▶ _About this exercise_: Which lines of the records below contain the word "Educate"? Report each of them in full.

= Beginning of Section =

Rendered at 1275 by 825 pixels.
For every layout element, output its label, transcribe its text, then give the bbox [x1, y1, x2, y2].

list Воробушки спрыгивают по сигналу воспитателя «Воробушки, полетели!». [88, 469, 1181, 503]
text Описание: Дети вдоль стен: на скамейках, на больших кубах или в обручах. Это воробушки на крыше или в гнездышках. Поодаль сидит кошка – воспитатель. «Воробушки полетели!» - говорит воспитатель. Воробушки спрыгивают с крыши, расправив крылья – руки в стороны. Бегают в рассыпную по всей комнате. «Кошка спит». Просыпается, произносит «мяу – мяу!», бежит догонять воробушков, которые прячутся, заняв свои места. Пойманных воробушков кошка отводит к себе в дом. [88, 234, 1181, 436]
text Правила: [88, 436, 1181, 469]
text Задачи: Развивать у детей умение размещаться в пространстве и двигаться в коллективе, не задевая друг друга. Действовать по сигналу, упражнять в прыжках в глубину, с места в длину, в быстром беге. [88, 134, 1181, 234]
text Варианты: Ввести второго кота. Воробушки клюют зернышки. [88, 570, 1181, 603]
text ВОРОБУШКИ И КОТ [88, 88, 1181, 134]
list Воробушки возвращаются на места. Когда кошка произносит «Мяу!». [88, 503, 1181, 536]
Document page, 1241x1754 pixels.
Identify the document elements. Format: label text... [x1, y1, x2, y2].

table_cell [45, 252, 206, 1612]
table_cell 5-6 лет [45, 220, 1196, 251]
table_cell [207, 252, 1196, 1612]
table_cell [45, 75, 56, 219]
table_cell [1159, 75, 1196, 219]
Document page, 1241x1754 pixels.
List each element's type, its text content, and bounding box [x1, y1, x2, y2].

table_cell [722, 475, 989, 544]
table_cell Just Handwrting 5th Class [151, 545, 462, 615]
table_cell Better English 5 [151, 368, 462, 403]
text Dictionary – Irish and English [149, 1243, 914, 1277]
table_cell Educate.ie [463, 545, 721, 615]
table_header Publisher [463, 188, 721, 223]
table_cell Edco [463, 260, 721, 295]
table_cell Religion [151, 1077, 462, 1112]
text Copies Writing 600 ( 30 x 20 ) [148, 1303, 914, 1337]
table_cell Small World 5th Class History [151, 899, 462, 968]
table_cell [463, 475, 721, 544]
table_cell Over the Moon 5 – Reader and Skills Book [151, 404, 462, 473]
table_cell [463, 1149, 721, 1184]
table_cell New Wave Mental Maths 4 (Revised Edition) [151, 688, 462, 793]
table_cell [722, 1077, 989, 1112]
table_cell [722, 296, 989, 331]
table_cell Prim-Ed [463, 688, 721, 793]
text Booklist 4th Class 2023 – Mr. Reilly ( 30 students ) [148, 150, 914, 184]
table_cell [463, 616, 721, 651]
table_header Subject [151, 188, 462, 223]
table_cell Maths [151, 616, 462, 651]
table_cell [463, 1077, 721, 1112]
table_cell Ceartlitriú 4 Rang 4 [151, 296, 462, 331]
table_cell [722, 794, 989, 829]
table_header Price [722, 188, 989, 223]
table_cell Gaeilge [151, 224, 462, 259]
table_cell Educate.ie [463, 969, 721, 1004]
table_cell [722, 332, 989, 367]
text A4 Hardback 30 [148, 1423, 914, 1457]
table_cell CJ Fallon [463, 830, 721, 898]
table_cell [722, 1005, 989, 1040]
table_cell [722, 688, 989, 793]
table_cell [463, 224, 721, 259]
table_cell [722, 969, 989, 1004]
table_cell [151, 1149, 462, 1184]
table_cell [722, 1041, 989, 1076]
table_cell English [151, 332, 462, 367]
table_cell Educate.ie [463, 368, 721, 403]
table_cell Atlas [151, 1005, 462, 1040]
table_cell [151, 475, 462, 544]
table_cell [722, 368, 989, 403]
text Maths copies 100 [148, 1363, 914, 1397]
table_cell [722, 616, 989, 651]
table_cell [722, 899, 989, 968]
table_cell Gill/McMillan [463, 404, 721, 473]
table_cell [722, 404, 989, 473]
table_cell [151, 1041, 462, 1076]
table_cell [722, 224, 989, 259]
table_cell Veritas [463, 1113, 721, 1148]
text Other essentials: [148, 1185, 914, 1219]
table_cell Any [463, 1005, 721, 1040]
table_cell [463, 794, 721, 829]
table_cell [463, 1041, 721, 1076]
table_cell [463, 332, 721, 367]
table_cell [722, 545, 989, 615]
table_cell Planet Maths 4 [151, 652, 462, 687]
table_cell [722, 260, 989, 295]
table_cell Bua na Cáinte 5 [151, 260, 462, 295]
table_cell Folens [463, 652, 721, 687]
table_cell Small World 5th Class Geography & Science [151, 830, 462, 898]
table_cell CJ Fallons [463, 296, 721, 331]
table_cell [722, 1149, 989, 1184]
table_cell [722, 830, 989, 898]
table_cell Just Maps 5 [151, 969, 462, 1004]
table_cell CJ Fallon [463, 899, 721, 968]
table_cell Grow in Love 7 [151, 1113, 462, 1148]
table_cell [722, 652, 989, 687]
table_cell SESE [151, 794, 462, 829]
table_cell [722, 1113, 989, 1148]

= End of Section =

▶ _Result for this task_:
table_cell Educate.ie [463, 545, 721, 615]
table_cell Educate.ie [463, 969, 721, 1004]
table_cell Educate.ie [463, 368, 721, 403]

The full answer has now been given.